Key Features Delivered

Conversational App Discovery

Users ask for an IoT capability in natural language, such as energy monitoring or predictive maintenance. The system classifies intent, searches the indexed app catalog, and returns ranked recommendations with explanations.

Hybrid Retrieval and SAREF Ranking

The discovery service blends semantic search, keyword relevance, and SAREF ontology class signals. This makes it better suited to IoT domains than a plain vector search or generic chatbot.

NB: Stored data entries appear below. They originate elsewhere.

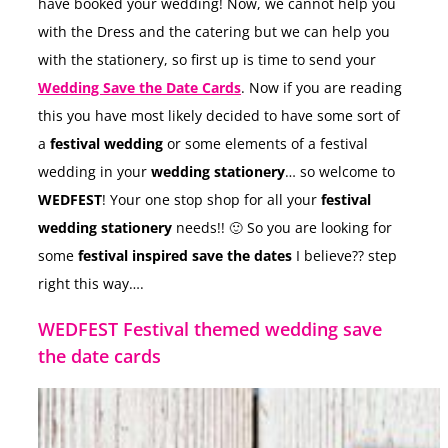
have booked your wedding! Now, we cannot help you
with the Dress and the catering but we can help you
with the stationery, so first up is time to send your
Wedding Save the Date Cards
. Now if you are reading
this you have most likely decided to have some sort of
a
festival wedding
or some elements of a festival
wedding in your
wedding stationery
… so welcome to
WEDFEST
! Your one stop shop for all your
festival
wedding stationery
needs!! 🙂 So you are looking for
some
festival inspired save the dates
I believe?? step
right this way….
WEDFEST Festival themed wedding save
the date cards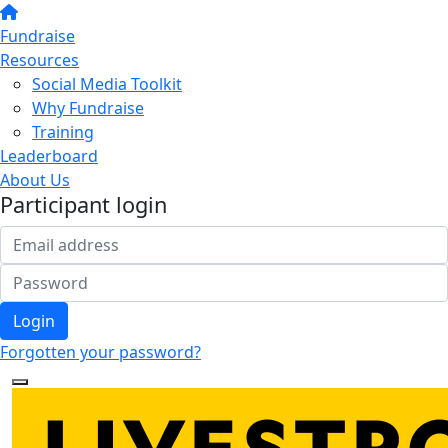
Fundraise
Resources
Social Media Toolkit
Why Fundraise
Training
Leaderboard
About Us
Participant login
Login
Forgotten your password?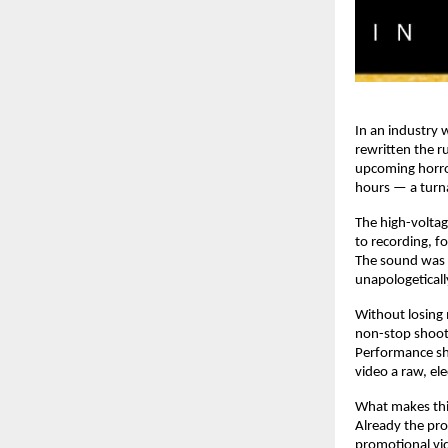
In an industry
rewritten the r
upcoming horro
hours — a turna
The high-voltag
to recording, f
The sound was d
unapologeticall
Without losing
non-stop shoot
Performance sho
video a raw, el
What makes this
Already the prod
promotional vid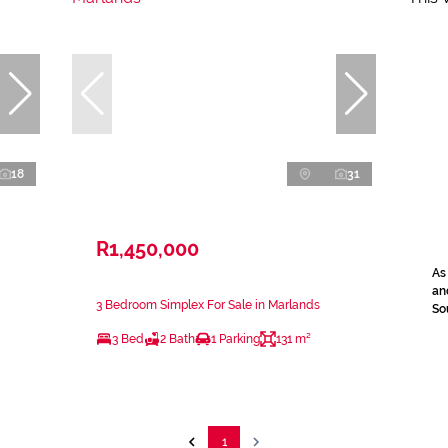
18
31
R1,450,000
As
an
3 Bedroom Simplex For Sale in Marlands
Sou
3 Bed
2 Bath
1 Parking
131 m²
1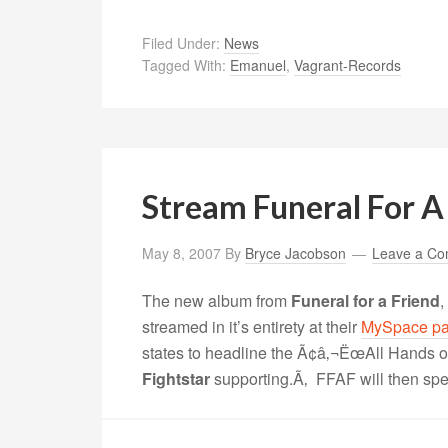
Filed Under:
News
Tagged With:
Emanuel
,
Vagrant-Records
Stream Funeral For A
May 8, 2007
By
Bryce Jacobson
Leave a C
The new album from
Funeral for a Friend
,
streamed in it’s entirety at their
MySpace p
states to headline the Ã¢â‚¬ËœAll Hands 
Fightstar
supporting.Ã‚ FFAF will then spe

Embeddable Widget and Validation Console

The project includes a production widget for App Store integration and a React validation console for internal development, testing, and evaluation.

Mobile Companion App

HEDGE-Mobile adds a Flutter interface for the same backend. It includes a chat-first Discover screen, Browse screen with local filtering, app detail pages with Ask AI handoff, saved app shortlisting, and configurable gateway settings.

Results & Impact

  • Evaluated a 75-app catalog across 69 natural-language queries covering all 8 SAREF domains
  • Achieved 71.7% Precision@2, 90.9% Recall@5, and 0.991 MRR in the documented evaluation run
  • Hit 0.05s median hybrid-search latency and 0.08s P95 search latency, well under the 5s search-path target
  • Delivered a Dockerized stack with six application services plus Ollama, Qdrant, and Redis
  • Kept web, widget, backend, and mobile boundaries clean through a gateway-first API contract

Challenges & Lessons Learned

  • Recommendation trust: LLM explanations have to stay aligned with ranking output, so the system checks narrative consistency and uses deterministic fallback text when needed
  • IoT search relevance: SAREF ontology signals improve ranking for domain-specific queries that would otherwise be too broad or ambiguous
  • Mobile/backend coupling: separating HEDGE-Mobile from the backend made the mobile app easier to evolve without importing backend logic
  • Deployment constraints: local LLM inference makes end-to-end chat latency depend heavily on server resources, so the evaluation separates hybrid-search latency from LLM-inclusive chat latency

How AI/Agents Were Used

AI is both the product surface and part of the implementation workflow. The delivered system uses semantic retrieval plus local LLM generation for grounded recommendations, while development used agentic coding workflows to scaffold services, tests, documentation, and integration logic that I reviewed and hardened.